** RECORDED INFORMATION **

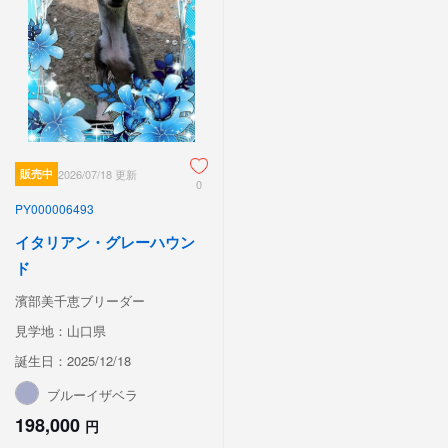
販売中
2026/07/18 更新
0
PY000006493
イタリアン・グレーハウン
ド
濱部美千恵ブリーダー
見学地：山口県
誕生日：2025/12/18
ブルーイザベラ
198,000
円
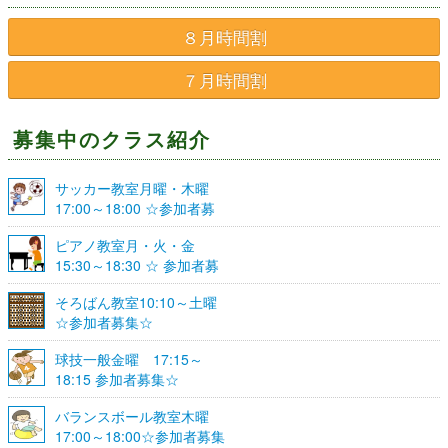
８月時間割
７月時間割
募集中のクラス紹介
サッカー教室月曜・木曜
17:00～18:00 ☆参加者募
集☆
ピアノ教室月・火・金
15:30～18:30 ☆ 参加者募
集☆
そろばん教室10:10～土曜
☆参加者募集☆
球技一般金曜 17:15～
18:15 参加者募集☆
バランスボール教室木曜
17:00～18:00☆参加者募集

** TASK GOAL **
Reproduce verbatim the text lines of every row above, omitting the pictures.

** ANSWER FOR THIS EXERCISE **
販売中
2026/07/18 更新
0
PY000006493
イタリアン・グレーハウン
ド
濱部美千恵ブリーダー
見学地：山口県
誕生日：2025/12/18
ブルーイザベラ
198,000
円
８月時間割
７月時間割
募集中のクラス紹介
サッカー教室月曜・木曜
17:00～18:00 ☆参加者募
集☆
ピアノ教室月・火・金
15:30～18:30 ☆ 参加者募
集☆
そろばん教室10:10～土曜
☆参加者募集☆
球技一般金曜 17:15～
18:15 参加者募集☆
バランスボール教室木曜
17:00～18:00☆参加者募集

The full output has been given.